Insight

Winning the Race to Multicloud

Cloud
Written by Mike Bushong, Vice President, Enterprise and Cloud Marketing, Juniper Networks

As enterprises consume more of their infrastructure through the cloud, it will change in fundamental ways how the existing channel ecosystem functions. Preferred suppliers will change. Loyalties will shift. And, the very nature of the products and services that move through the channel will evolve.

For many in the partner world, the move to cloud and multicloud represents risk. But for those that are quick to adapt, this tectonic shift in enterprise IT should create opportunity. But how should channel players position themselves to exploit this transition?

What does multicloud mean?

First and foremost, it is critical to understand what cloud and multicloud mean. While most people immediately think about major cloud service providers like AWS and Microsoft, the move to cloud is about more than applications running on centralized infrastructure.

The promise of cloud is that experience should be transparent. Underpinning all of this is the foundational idea that users should not know (or care) whether a workload is being serviced in AWS, Azure, or on-premises. And, for the experience to be uniform and services ubiquitous, it means that the underlying infrastructure has to be designed to support a seamless experience from wherever the user might be to wherever the workload might reside.

The portfolio expands

The implications of an end-to-end solution are profound for the reseller market. Minimally, it means that opportunities will no longer be bounded by a particular domain—the data center or the campus or the branch. Solutions will need to span all the places in the enterprise network, allowing partners to broaden their opportunity.

Additionally, to provide a seamless experience, there will be software needed for policy and control. The emergence of an orchestration layer provides yet another insertion point for partners looking to expand their presence in customers moving to the cloud. And, the fact that this new offering is software-based and higher-margin should entice partners who are more accustomed to selling hardware to at least explore the multicloud arena.

So does the competition

Of course, with the expansion of products, it means that there will be an increase in the number of players vying for the business. Companies with a traditional strength in one domain will naturally find that opening up their catalog will allow them to broaden their offering, and tying it together under a multicloud architecture will make pull-through opportunities more easily pursued.

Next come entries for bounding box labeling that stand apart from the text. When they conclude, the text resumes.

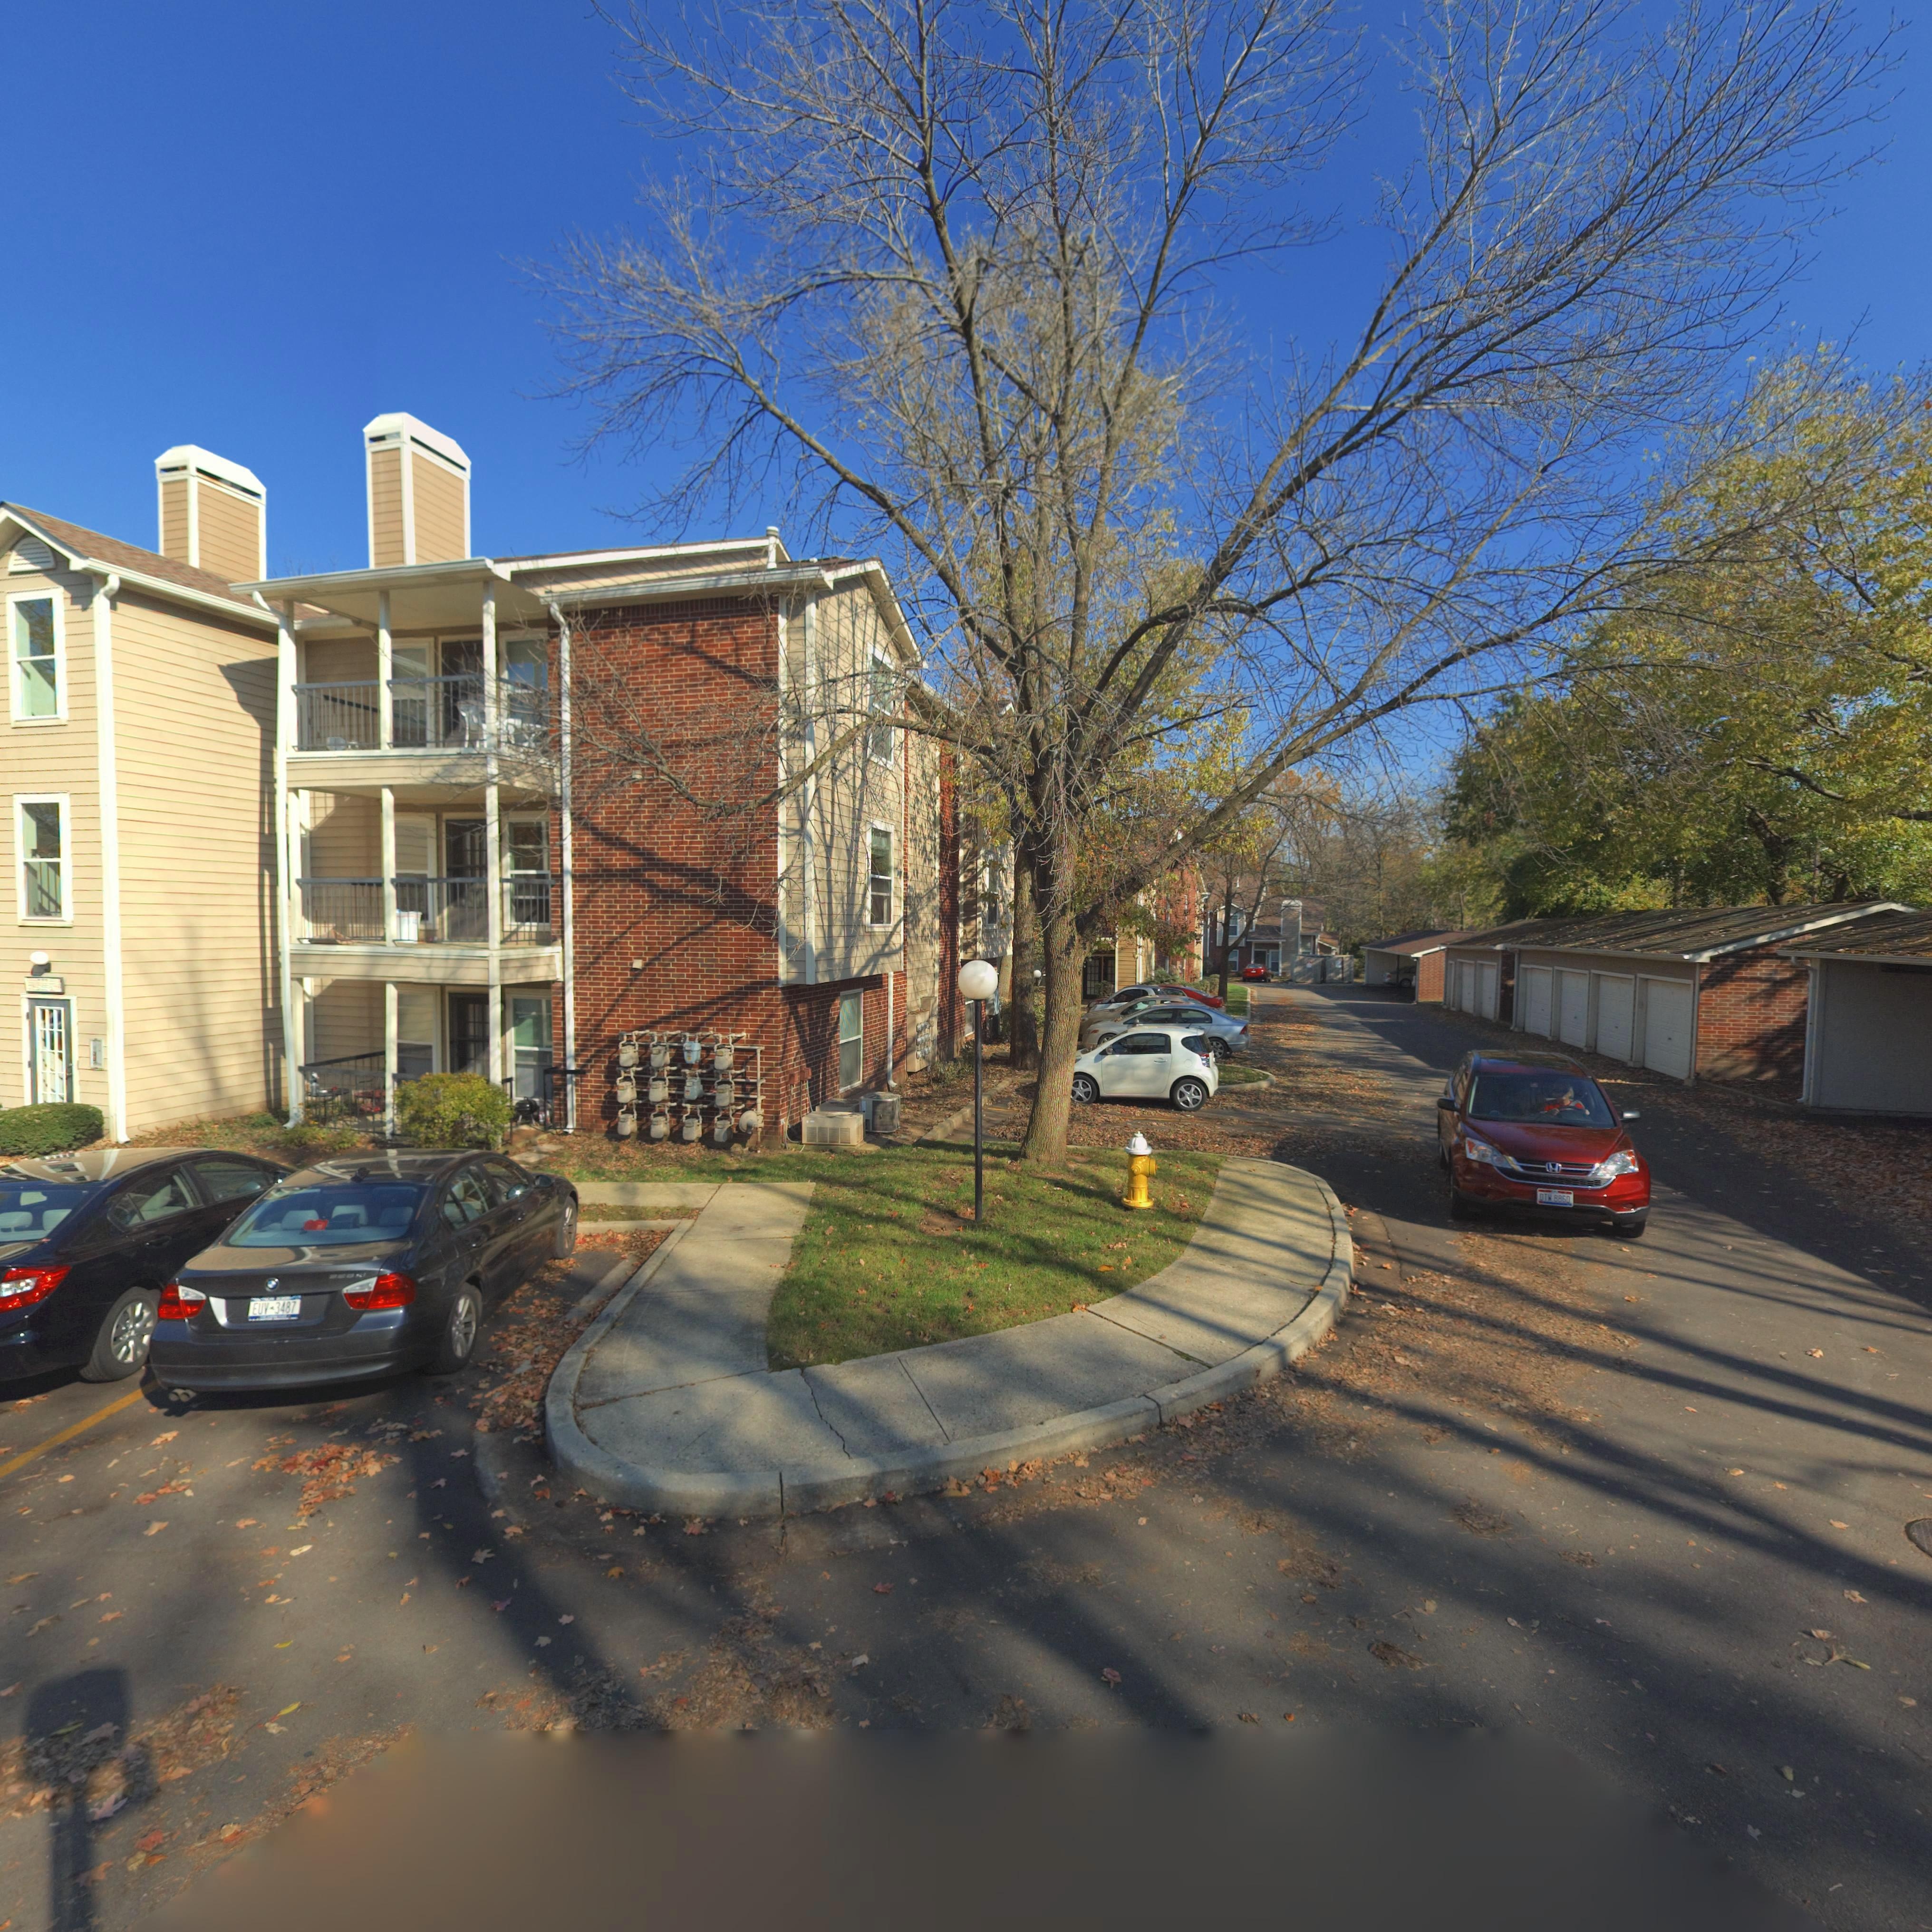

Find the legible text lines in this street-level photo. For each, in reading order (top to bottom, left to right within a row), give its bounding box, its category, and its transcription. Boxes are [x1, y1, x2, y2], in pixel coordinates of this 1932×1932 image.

[1538, 1192, 1572, 1204] None: DTW 8860
[251, 1299, 298, 1317] None: EUV-3487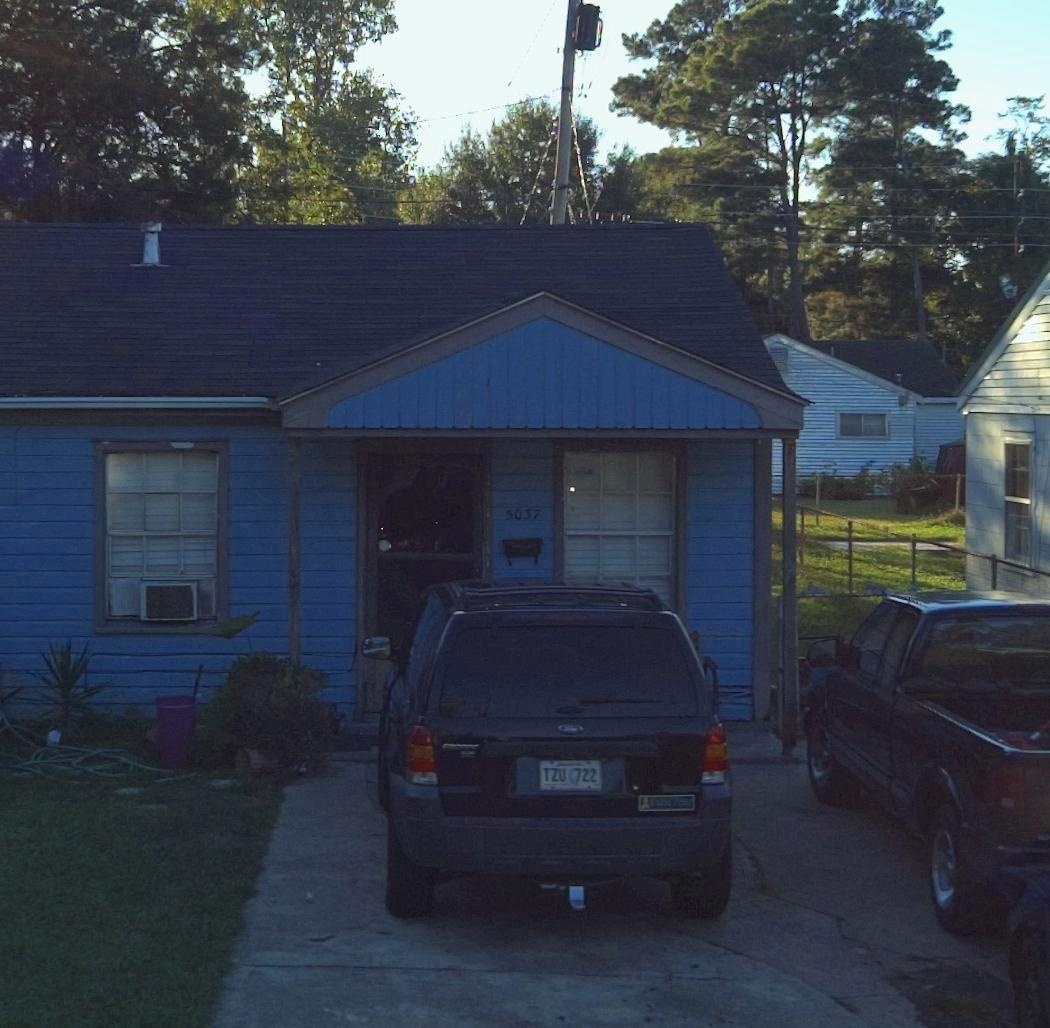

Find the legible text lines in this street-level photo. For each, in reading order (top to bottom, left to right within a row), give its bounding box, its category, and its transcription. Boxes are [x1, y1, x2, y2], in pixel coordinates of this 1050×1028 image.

[504, 508, 542, 521] StreetNumber: 5037
[541, 767, 598, 783] None: TZU 722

And, while this is all in the context of traditional infrastructure, it is impossible to ignore the emerging partner ecosystem that is developing around the cloud providers. AWS, Azure, Google, and the like are all developing a different set of partners whose primary objective is to facilitate the movement from private to public cloud. For these suppliers, they will find natural inroads into private infrastructure as part of end-to-end offerings.

The battleground won’t be products

While the products are the focus for most people thinking about how this is all monetized, the reality is probably a bit different. If the promise of the cloud is that underlying infrastructure is fungible regardless of where it resides, then the underlying parts—at least over time—become somewhat interchangeable.

At its most basic, this means that the strength of a channel partner’s portfolio will not be enough to distinguish it from competitors. As devices become more similar over time, pricing will naturally converge, meaning pricing advantages that come from volume sales will also become less meaningful.

This means that traditional competitive advantages will necessarily evolve. Market share will change hands. Companies will shrink, and some will fail.

But some will win…BIG

And some companies will exploit the changes in competitive landscape. The move to cloud and multicloud is not a single purchase but rather a migration. It requires enterprises to evolve their architectures, their tooling, their process, and their people.

It’s about more than a change in products—it’s about a change in business. And that change means channel partners that are more consultative and offer constructive services that promote change and mitigate risk will find service-oriented paths to higher-margin revenue.

Automated operations in a multicloud world, for instance, will require careful architecture of operations practices as companies integrate products, tools, and workflows to support a more dynamic infrastructure. In these automated operations, there is opportunity to sell software, develop packaged automation services, provide value-added support, and coach companies on how to operate in an environment without silos.

A change in approach

Of course, moving from product-based to consultative selling is not easy. It requires technical expertise and operational prowess. It means embedding into the business processes rather than selling into a cost center.

And this all requires engaging with the technology suppliers in different ways. The discussion has to evolve from speeds and feeds to operations and culture. The biggest barriers to this brave new world might seem technical, but they will ultimately prove to be so much more.

The downside is that this can be a tricky transition. The upside is that understanding how someone does business is way stickier than selling interchangeable parts underneath it all.